As for setting any arbitrary rules you want, don't employees have a right to personal property in any way? You can't search an employees wallet or purse without cause and LEO present, as far as I know, so that in itself would seem to tell me that I have some personal property rights, even on your property.
To answer your question = yes, I really do believe that. And to answer your argumentum ad absurdum, yes I think employers SHOULD be allowed to exercise their natural right to hire and fire whomever they wish, based on any criteria that spring from their own mind.
I feel that the law has overstepped in this arena.
You have all the personal property rights on my property that you have on yours -it's just that I reserve the right to compel you to practice your property rights anywhere else in the world than in the one tiny little piece of property belongs to me. You're free to practice them anywhere else you wish. Others won't let you practice your property rights on THEIR property either? Not my problem. I only control that which belongs to ME.
No, seriously. What? You mean that every time I go to the gun shop with my kids and I light up I'm breaking the law?!?!?! :wtf: I heard they were talking about this, but I didn't know they passed it. I guess I won't be going to Bradis with the kids and I'll be avoiding Morgan County like the plague....
I've yet to see anyone put it better than this and I've yet to see anyone defeat this logic. WELL put.
I've really enjoyed the civil interplay between dross and dburkhead. I, too, have the same uneasiness about limiting the property / business owners from setting policy on their own property. However, I still view this legislation (SB25) to be reasonable, appropriate, and acceptable, all things considered.

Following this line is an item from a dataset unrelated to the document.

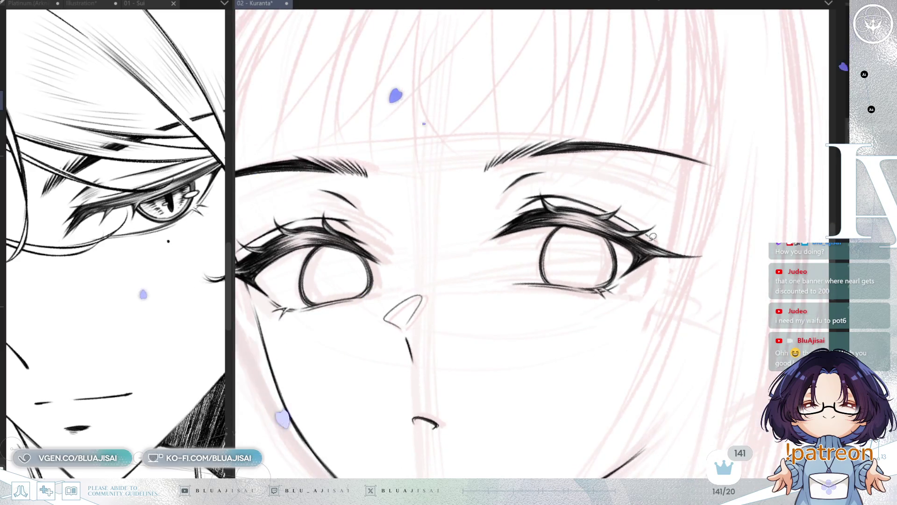
scroll(693, 254, up, 1)
drag(692, 255, 673, 262)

One thing from the dross/dburk discussion I wanted to comment on:
If you ban firearms on company property, you likewise affect people when they are not on your property. I think that is the key to my decision to support SB25.
CALM DOWN LITTLE ONE!! (In my best Captain Picard voice) Take the appropriate pill. Bradis is in Marion County and in your travels from your house to Bradis you do not enter Morgan County, that is unless you take the really long way south to get there.

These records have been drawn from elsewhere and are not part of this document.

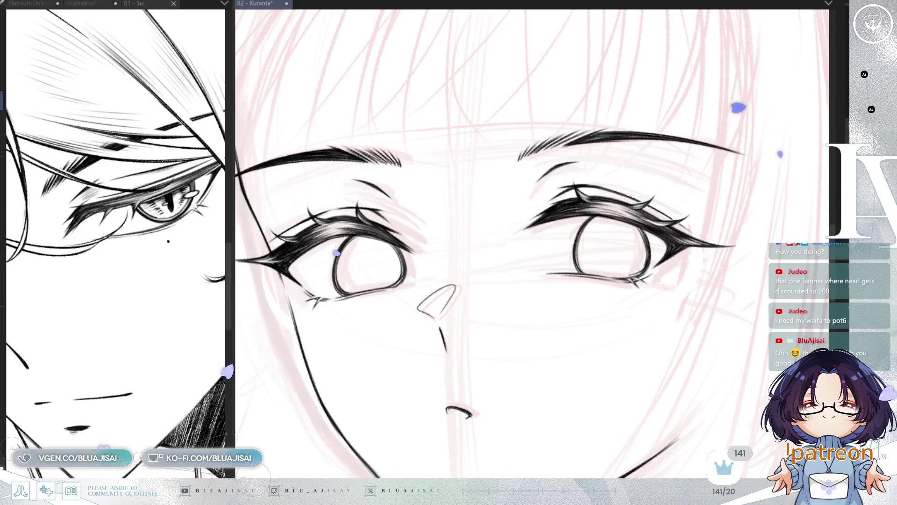
mouse_move(384, 241)
mouse_down()
mouse_move(521, 230)
mouse_move(510, 254)
mouse_move(465, 184)
mouse_move(415, 202)
mouse_up()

I'd be with you, if there were accompanying legal reforms to limit the power of corporations. If we were just talking about Ed's Hardware down the street, and their employment practices, I'd have little to no objection.
Big corporations today though are a totally different animal. They have massive power over communities, markets, and citizens. In many cases they are essentially functioning as quasi-governmental agencies. My hospital is a case in point. We are basically run by government policy making boards. The vast majority of our revenue comes from the government. Much of our physical plant was built with government funding. In such as case, I don't see any difference between the hospital saying "no guns in your car when you're parked in our lots" versus the governor saying "no guns in your car when you're driving on our roads."

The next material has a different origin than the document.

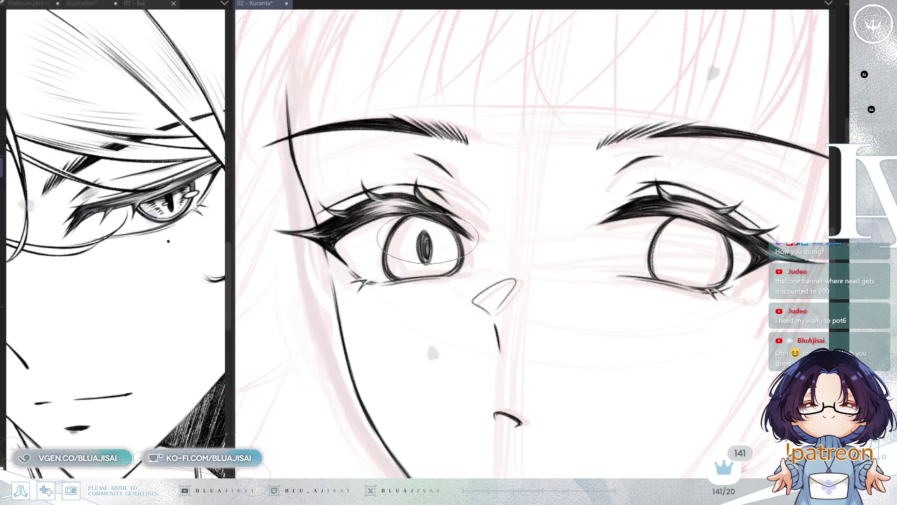
Lasso the left eye's slit pupil and fit a copy inside the right eye's iris.
scroll(424, 241, up, 1)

You fix the legal system so that corporations have to play by the rules and face real public accountability pressures, and sink or swim on their own merits, and I'll be a lot more willing to consider their property as "private."
The way it is now, though, they're essentially government surrogates. If they're acting in the name of government policies and getting paid on the government dime, they should have to respect our rights just like any other governmental agency.